She lived in Dyersburg and I have to admit that I didn't go see her as often as I should have. I made excuses of how busy I was and then I would tell myself that "you really need to go see her." I feel a little guilty and I am still trying to tell myself that she knew that I loved her and cared for her dearly. Friends of my grandmother have told me since her death how proud she was of my sister, myself, and her 5 great grandchildren. She would always show them new pictures of the kids and talk about how she loved them.
I am certainly not looking for any pity, I just wanted to post some of my feelings that I have been having the past few months. I guess I am just going through the steps of grieving.

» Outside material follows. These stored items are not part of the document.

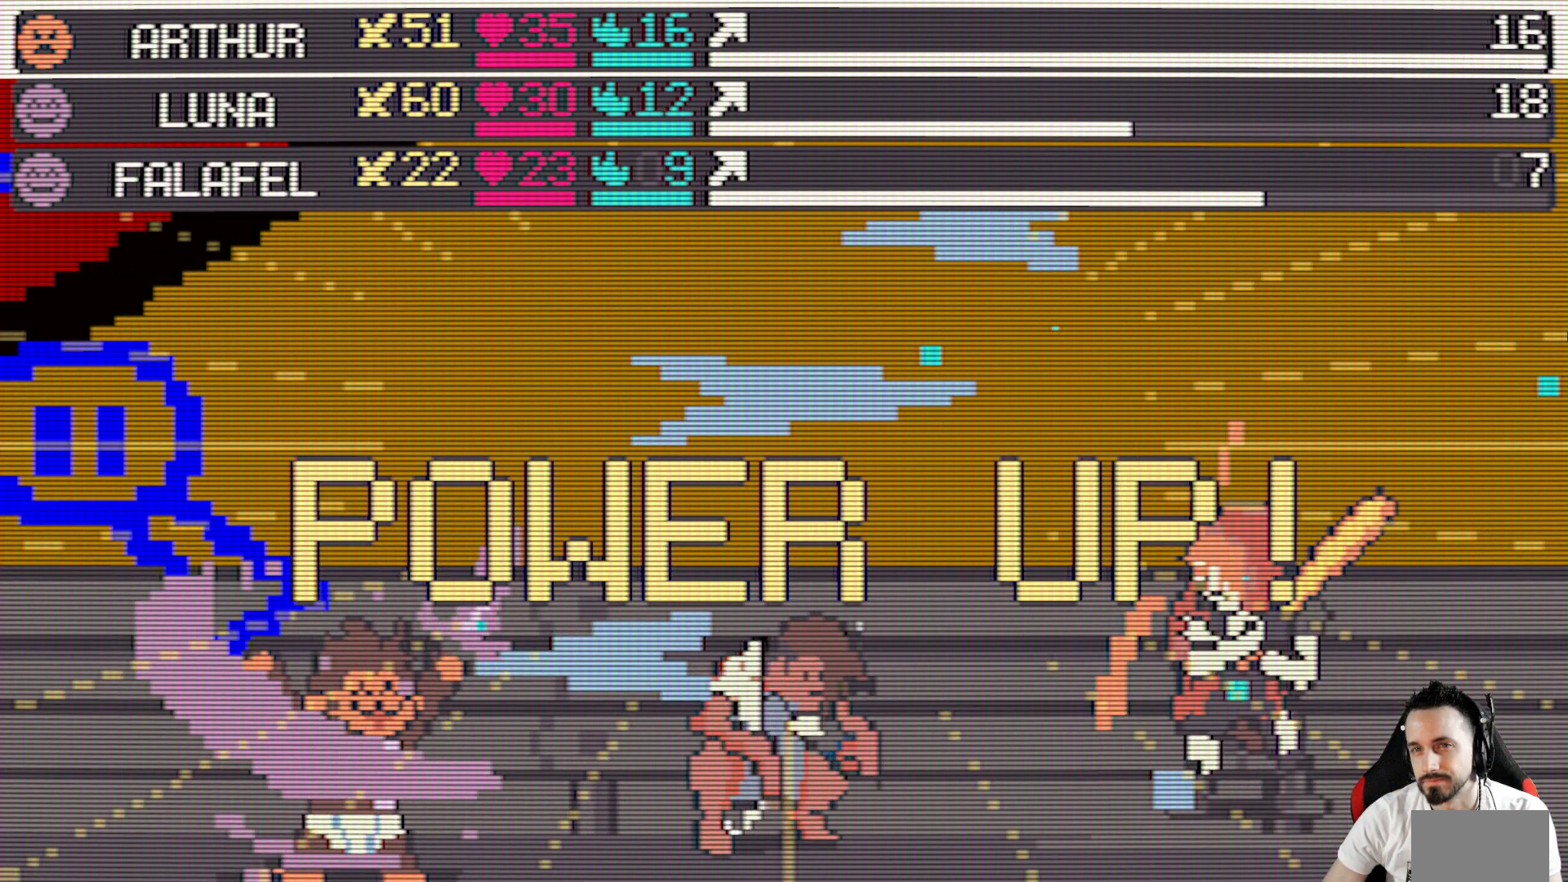
{"keys": [], "events": []}
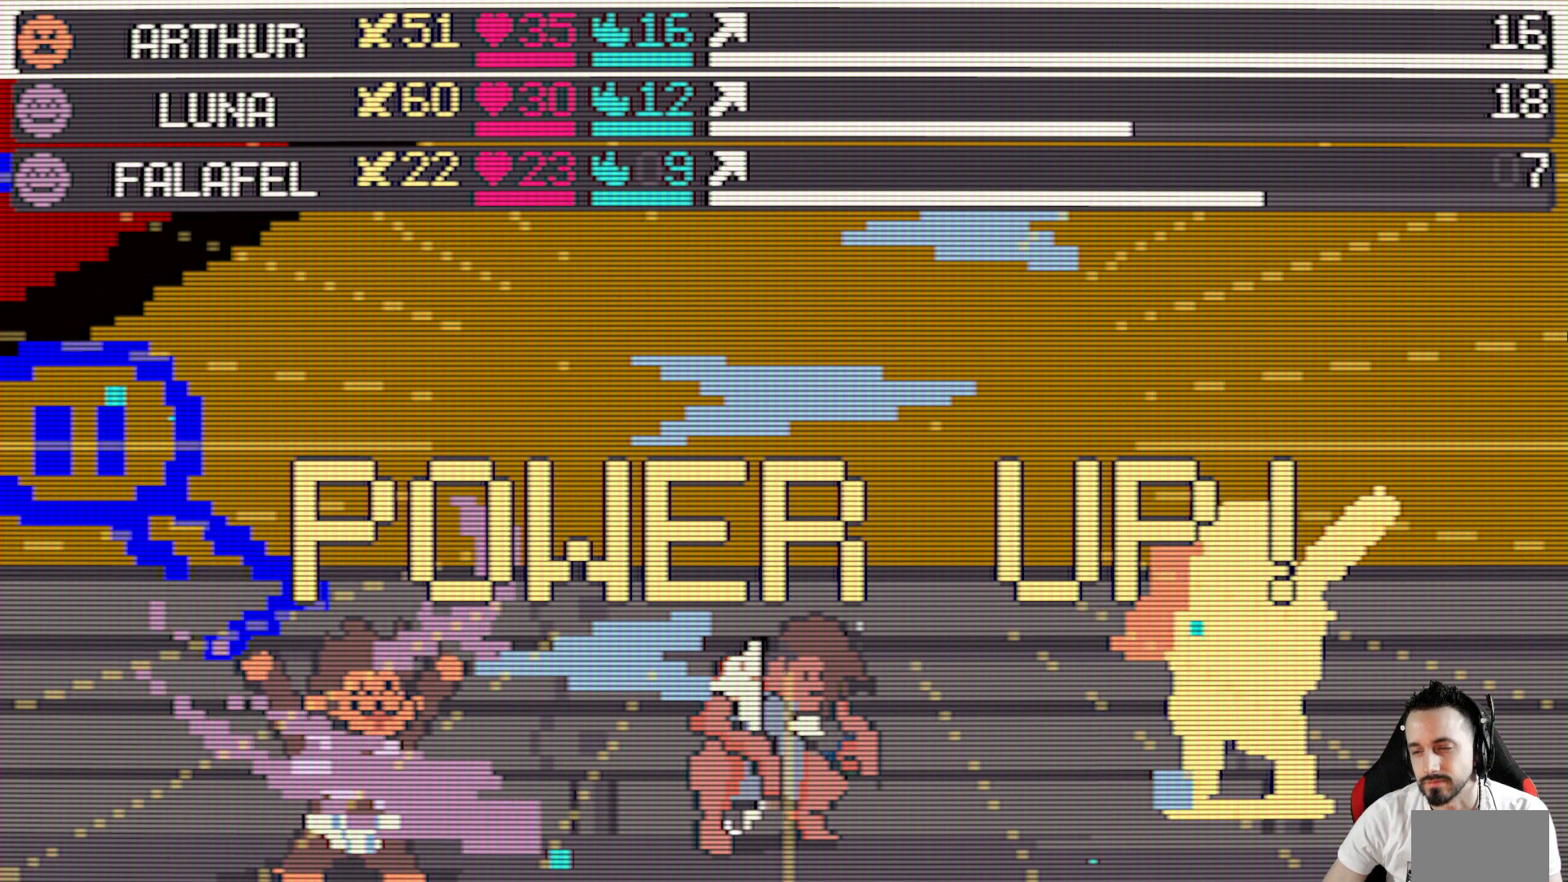
{"keys": [], "events": []}
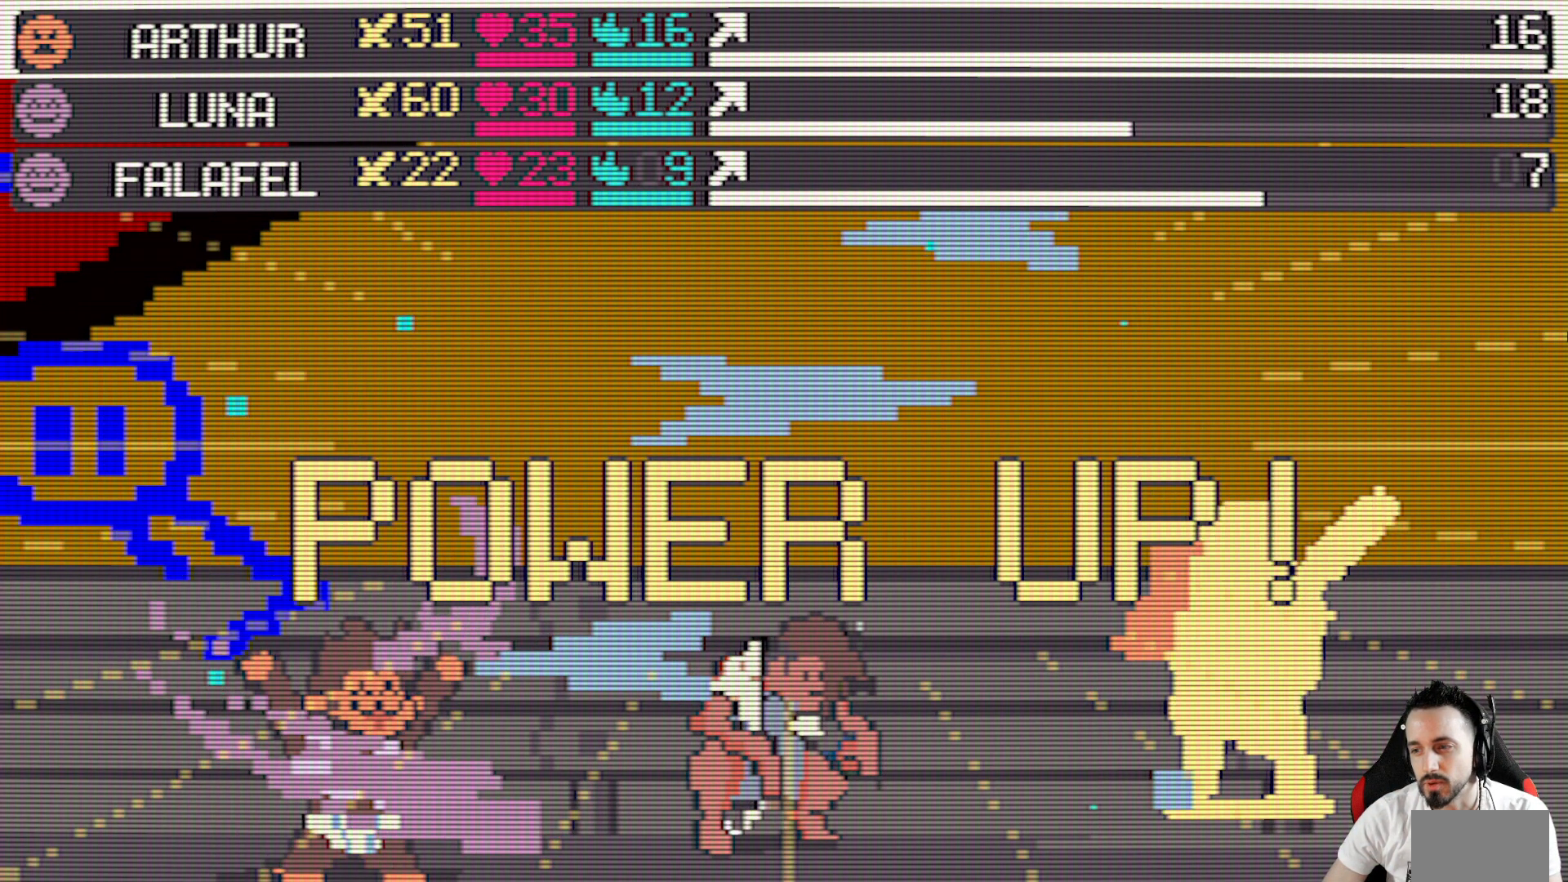
{"keys": [], "events": []}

I miss my grandmother and her little quirks. I feel peace knowing that she has been reunited with her son (my daddy) in heaven. My mother said not too long ago, "I bet Sidney hasn't had a moment of peace since Granny arrived in heaven." How true this statement is....my grandmother was a talker and would tell you what she was thinking or feeling without even being asked. She certainly didn't hide her thoughts. I love you and miss you, Granny.
3 comments:
What a sweet tribute to "cousin Berenice." She was quite the character. Of course, as I told you in October, I have her to thank for even being here...since she introduced my grandparents.
We all know how much you loved your granny, and I'm sure she did, too. I think a lot about my grandparents, too, and every now and then I feel that they are still here... in one way or another! Maybe not in body, but in spirit...
I always loved hearing your stories about your Granny. She sounded like such a fun person to know. I'm so glad you have such great memories of her. I hope you're able to pass those memories and stories on to your kids. That would be a great way to honor her and keep her memory alive.